Exercise description ->
The entries are to be returned exactly as written.

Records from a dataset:
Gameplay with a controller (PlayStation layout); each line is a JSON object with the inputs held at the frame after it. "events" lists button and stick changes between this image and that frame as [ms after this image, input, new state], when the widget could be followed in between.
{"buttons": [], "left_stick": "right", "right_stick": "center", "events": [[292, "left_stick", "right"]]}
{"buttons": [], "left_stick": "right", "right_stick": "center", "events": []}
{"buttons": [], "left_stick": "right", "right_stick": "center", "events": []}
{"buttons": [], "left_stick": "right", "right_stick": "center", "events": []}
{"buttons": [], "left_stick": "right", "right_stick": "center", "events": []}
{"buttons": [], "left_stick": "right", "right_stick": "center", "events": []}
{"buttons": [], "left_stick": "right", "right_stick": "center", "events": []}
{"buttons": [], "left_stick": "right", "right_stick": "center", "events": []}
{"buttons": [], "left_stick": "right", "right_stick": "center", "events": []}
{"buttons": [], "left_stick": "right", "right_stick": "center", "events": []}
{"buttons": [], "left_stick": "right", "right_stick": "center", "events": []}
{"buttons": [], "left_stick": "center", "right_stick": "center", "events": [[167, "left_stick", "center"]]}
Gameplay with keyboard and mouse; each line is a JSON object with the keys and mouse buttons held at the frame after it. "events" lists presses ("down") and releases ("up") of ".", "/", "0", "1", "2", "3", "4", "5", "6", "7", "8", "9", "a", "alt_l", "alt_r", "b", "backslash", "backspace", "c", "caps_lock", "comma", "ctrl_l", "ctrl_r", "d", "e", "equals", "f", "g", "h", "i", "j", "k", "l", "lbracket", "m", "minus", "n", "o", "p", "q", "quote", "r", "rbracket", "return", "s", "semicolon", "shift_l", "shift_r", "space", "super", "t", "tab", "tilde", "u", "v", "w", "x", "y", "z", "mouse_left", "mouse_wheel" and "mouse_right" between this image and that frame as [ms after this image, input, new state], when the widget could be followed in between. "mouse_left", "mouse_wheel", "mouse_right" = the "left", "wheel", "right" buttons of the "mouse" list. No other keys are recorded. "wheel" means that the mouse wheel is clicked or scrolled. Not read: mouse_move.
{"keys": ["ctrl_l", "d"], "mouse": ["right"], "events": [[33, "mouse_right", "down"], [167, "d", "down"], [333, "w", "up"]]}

Response to this exercise ->
Gameplay with a controller (PlayStation layout); each line is a JSON object with the inputs held at the frame after it. "events" lists button and stick changes between this image and that frame as [ms after this image, input, new state], when the widget could be followed in between.
{"buttons": [], "left_stick": "right", "right_stick": "center", "events": [[292, "left_stick", "right"]]}
{"buttons": [], "left_stick": "right", "right_stick": "center", "events": []}
{"buttons": [], "left_stick": "right", "right_stick": "center", "events": []}
{"buttons": [], "left_stick": "right", "right_stick": "center", "events": []}
{"buttons": [], "left_stick": "right", "right_stick": "center", "events": []}
{"buttons": [], "left_stick": "right", "right_stick": "center", "events": []}
{"buttons": [], "left_stick": "right", "right_stick": "center", "events": []}
{"buttons": [], "left_stick": "right", "right_stick": "center", "events": []}
{"buttons": [], "left_stick": "right", "right_stick": "center", "events": []}
{"buttons": [], "left_stick": "right", "right_stick": "center", "events": []}
{"buttons": [], "left_stick": "right", "right_stick": "center", "events": []}
{"buttons": [], "left_stick": "center", "right_stick": "center", "events": [[167, "left_stick", "center"]]}
Gameplay with keyboard and mouse; each line is a JSON object with the keys and mouse buttons held at the frame after it. "events" lists presses ("down") and releases ("up") of ".", "/", "0", "1", "2", "3", "4", "5", "6", "7", "8", "9", "a", "alt_l", "alt_r", "b", "backslash", "backspace", "c", "caps_lock", "comma", "ctrl_l", "ctrl_r", "d", "e", "equals", "f", "g", "h", "i", "j", "k", "l", "lbracket", "m", "minus", "n", "o", "p", "q", "quote", "r", "rbracket", "return", "s", "semicolon", "shift_l", "shift_r", "space", "super", "t", "tab", "tilde", "u", "v", "w", "x", "y", "z", "mouse_left", "mouse_wheel" and "mouse_right" between this image and that frame as [ms after this image, input, new state], when the widget could be followed in between. "mouse_left", "mouse_wheel", "mouse_right" = the "left", "wheel", "right" buttons of the "mouse" list. No other keys are recorded. "wheel" means that the mouse wheel is clicked or scrolled. Not read: mouse_move.
{"keys": ["ctrl_l", "d"], "mouse": ["right"], "events": [[33, "mouse_right", "down"], [167, "d", "down"], [333, "w", "up"]]}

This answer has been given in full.